Proteins are fundamental molecules of living organisms that participate in nearly all cell functions in an organism. Protein-protein interactions (PPIs) play an essential role in many biological processes. Thus, detection the interactions of proteins become more and more important. Knowledge of PPIs can provide insight into the molecular mechanisms of biological processes, lead to a better understanding of disease mechanisms, and suggest novel methods for practical medical applications. In recent years, a number of high-throughput technologies, such as immunoprecipitation [
1], protein chips [
2], and yeast two-hybrid screening methods [
3,
4], have been developed for detecting the large-scale PPIs. However, there are some disadvantages of these experimental approaches, such as time-intensiveness and high cost. In addition, the aforementioned methods suffer from high rates of false positives and false negatives. For these reasons, predicting unknown PPIs is considered a difficult task using only biological experimental methods. Therefore, there is a stronger motivation to exploit computational methods for PPIs.
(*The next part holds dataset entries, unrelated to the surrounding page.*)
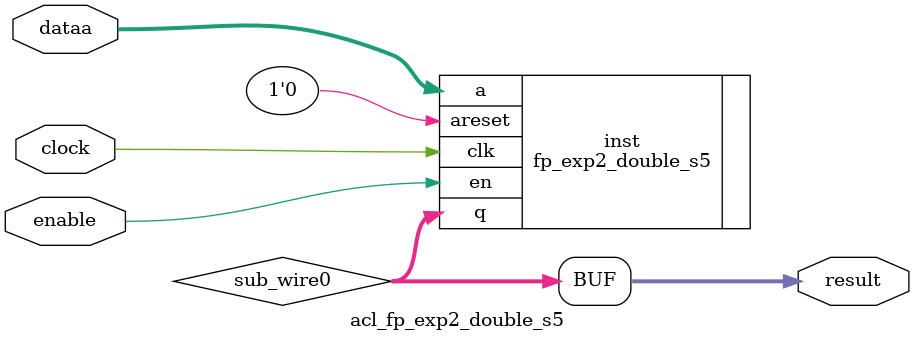
<source format=v>
`timescale 1 ps / 1 ps
module acl_fp_exp2_double_s5 (
	enable,
	clock,
	dataa,
	result);

	input	  enable;
	input	  clock;
	input	[63:0]  dataa;
	output	[63:0]  result;

	wire [63:0] sub_wire0;
	wire [63:0] result = sub_wire0[63:0];

  fp_exp2_double_s5 inst(
        .a(dataa),
        .en(enable),
        .q(sub_wire0),
        .clk(clock),
        .areset(1'b0)
        );

endmodule

</source>
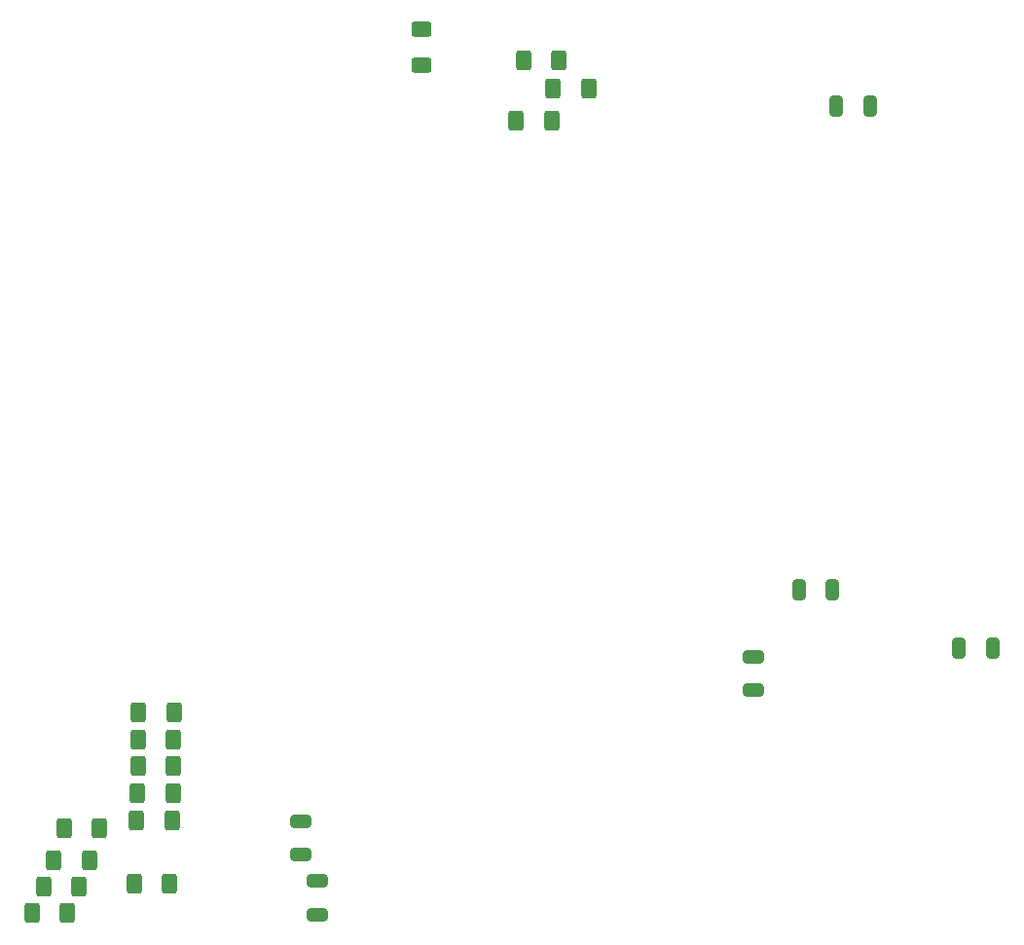
<source format=gbr>
%TF.GenerationSoftware,KiCad,Pcbnew,8.0.5-8.0.5-0~ubuntu22.04.1*%
%TF.CreationDate,2024-10-05T19:48:29+02:00*%
%TF.ProjectId,6809_CPU,36383039-5f43-4505-952e-6b696361645f,rev?*%
%TF.SameCoordinates,Original*%
%TF.FileFunction,Paste,Bot*%
%TF.FilePolarity,Positive*%
%FSLAX46Y46*%
G04 Gerber Fmt 4.6, Leading zero omitted, Abs format (unit mm)*
G04 Created by KiCad (PCBNEW 8.0.5-8.0.5-0~ubuntu22.04.1) date 2024-10-05 19:48:29*
%MOMM*%
%LPD*%
G01*
G04 APERTURE LIST*
G04 Aperture macros list*
%AMRoundRect*
0 Rectangle with rounded corners*
0 $1 Rounding radius*
0 $2 $3 $4 $5 $6 $7 $8 $9 X,Y pos of 4 corners*
0 Add a 4 corners polygon primitive as box body*
4,1,4,$2,$3,$4,$5,$6,$7,$8,$9,$2,$3,0*
0 Add four circle primitives for the rounded corners*
1,1,$1+$1,$2,$3*
1,1,$1+$1,$4,$5*
1,1,$1+$1,$6,$7*
1,1,$1+$1,$8,$9*
0 Add four rect primitives between the rounded corners*
20,1,$1+$1,$2,$3,$4,$5,0*
20,1,$1+$1,$4,$5,$6,$7,0*
20,1,$1+$1,$6,$7,$8,$9,0*
20,1,$1+$1,$8,$9,$2,$3,0*%
G04 Aperture macros list end*
%ADD10RoundRect,0.250000X0.625000X-0.400000X0.625000X0.400000X-0.625000X0.400000X-0.625000X-0.400000X0*%
%ADD11RoundRect,0.250000X-0.650000X0.325000X-0.650000X-0.325000X0.650000X-0.325000X0.650000X0.325000X0*%
%ADD12RoundRect,0.250000X0.400000X0.625000X-0.400000X0.625000X-0.400000X-0.625000X0.400000X-0.625000X0*%
%ADD13RoundRect,0.250000X-0.400000X-0.625000X0.400000X-0.625000X0.400000X0.625000X-0.400000X0.625000X0*%
%ADD14RoundRect,0.250000X-0.325000X-0.650000X0.325000X-0.650000X0.325000X0.650000X-0.325000X0.650000X0*%
%ADD15RoundRect,0.250000X0.325000X0.650000X-0.325000X0.650000X-0.325000X-0.650000X0.325000X-0.650000X0*%
G04 APERTURE END LIST*
D10*
%TO.C,R11*%
X98405200Y-70187195D03*
X98405200Y-67087195D03*
%TD*%
D11*
%TO.C,C10*%
X89357200Y-141169600D03*
X89357200Y-144119600D03*
%TD*%
%TO.C,C2*%
X87884000Y-135939000D03*
X87884000Y-138889000D03*
%TD*%
D12*
%TO.C,R14*%
X67590000Y-143891000D03*
X64490000Y-143891000D03*
%TD*%
D13*
%TO.C,R23*%
X73709600Y-128828800D03*
X76809600Y-128828800D03*
%TD*%
D12*
%TO.C,R13*%
X69495000Y-139319000D03*
X66395000Y-139319000D03*
%TD*%
D13*
%TO.C,R20*%
X73761000Y-126492000D03*
X76861000Y-126492000D03*
%TD*%
%TO.C,R22*%
X73709600Y-131165600D03*
X76809600Y-131165600D03*
%TD*%
%TO.C,R24*%
X73608000Y-135890000D03*
X76708000Y-135890000D03*
%TD*%
%TO.C,R21*%
X73684800Y-133502400D03*
X76784800Y-133502400D03*
%TD*%
%TO.C,R1*%
X109840200Y-72212995D03*
X112940200Y-72212995D03*
%TD*%
D14*
%TO.C,C7*%
X131193000Y-115789800D03*
X134143000Y-115789800D03*
%TD*%
D12*
%TO.C,R15*%
X76480000Y-141351000D03*
X73380000Y-141351000D03*
%TD*%
D15*
%TO.C,C8*%
X148083800Y-120904000D03*
X145133800Y-120904000D03*
%TD*%
D14*
%TO.C,C3*%
X134446000Y-73741995D03*
X137396000Y-73741995D03*
%TD*%
D12*
%TO.C,R8*%
X70384000Y-136525000D03*
X67284000Y-136525000D03*
%TD*%
%TO.C,R10*%
X110348800Y-69799995D03*
X107248800Y-69799995D03*
%TD*%
%TO.C,R9*%
X109687800Y-75006995D03*
X106587800Y-75006995D03*
%TD*%
%TO.C,R16*%
X68606000Y-141605000D03*
X65506000Y-141605000D03*
%TD*%
D11*
%TO.C,C6*%
X127285000Y-121631800D03*
X127285000Y-124581800D03*
%TD*%
M02*

</source>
As a result, a number of computational methods have been proposed to infer PPIs from different sources of information, including tertiary structures, phylogenetic profiles, protein domains, and secondary structures. However, these approaches cannot be employed when prior-knowledge about a protein of interest is not available. With the rapid growth of protein sequence data, the protein sequence-based method is becoming the most widely used tool for predicting PPIs. Consequently, a number of protein sequence-based methods have been developed for predicting PPIs. For example, Martin
et al. proposed the method that uses a novel descriptor called signature product to predict PPIs [
5]. The descriptor is extended to protein pairs by using signature product. The signature product is implemented within a support vector machine (SVM) classifier as a kernel function. Nanni and Lumini [
6] used the method based on an ensemble of
K-local hyperplane distance nearest neighbor (HKNN) classifiers to predict PPIs, where each classifier is trained using a different physicochemical property of the amino acids. Bock and Gough [
7] proposed a method that an SVM is used and combined with several structural and physiochemical descriptors to predict PPIs. Chou and Cai [
8] used the approach based on the gene ontology and the approach of pseudo-amino acid composition, where a predictor called “GO-PseAA” predictor was established to predict PPIs. Shen
et al. [
9] proposed a method based on a support vector machine (SVM) combined with a kernel function and a conjoint triad feature for describing amino acids to infer human PPIs. Guo
et al. [
10] proposed a sequence-based method that used a support vector machine (SVM) combined with feature representation of auto covariance (AC) descriptor to predict yeast PPIs. Chen
et al. [
11] used a domain-based random forest of decision trees to infer protein interactions. Licamele and Getoor [
12] proposed several novel relational features, where they used a Bagging algorithm to predict PPIs. Several other methods based on protein amino acid sequences have been proposed in previous works. In spite of this, there is still space to improve the accuracy and efficiency of the existing methods.
In this paper, a novel computational method was proposed, which can be used to predict PPIs using only protein sequence data. The main aim of this study is to improve the accuracy of predicting PPIs. The main improvements are the results of representing protein sequences using the Average Blocks (AB) feature representation on a Position Specific Scoring Matrix (PSSM), reducing the influence of noise by using a Principal Component Analysis (PCA), and using a Relevance Vector Machine (RVM) based classifier. More specifically, we first represent each protein using a PSSM representation. Then, an Average Blocks (AB) descriptor is employed to capture useful information from each protein PSSM and generate a 400-dimensional feature vector. Next, dimensionality reduction method PCA is used to reduce the dimensions of the AB vector and the influence of noise. Finally, the RVM model is employed as the machine learning approach to carry out classification. The proposed method was executed using two different PPIs datasets: yeast and Helicobacter pylori. The experimental results are found to be superior to SVM and other previous methods. In addition, cross-species experiments were also performed on five independent datasets C. elegans, M. musculus, H. sapiens, H. pylori, and E. coli. Thus, we also obtained good prediction accuracy in the cross-species experiments. The achieved results show that the proposed method is fit for predicting PPIs. These experimental results prove that the proposed method performs incredibly well in predicting PPIs.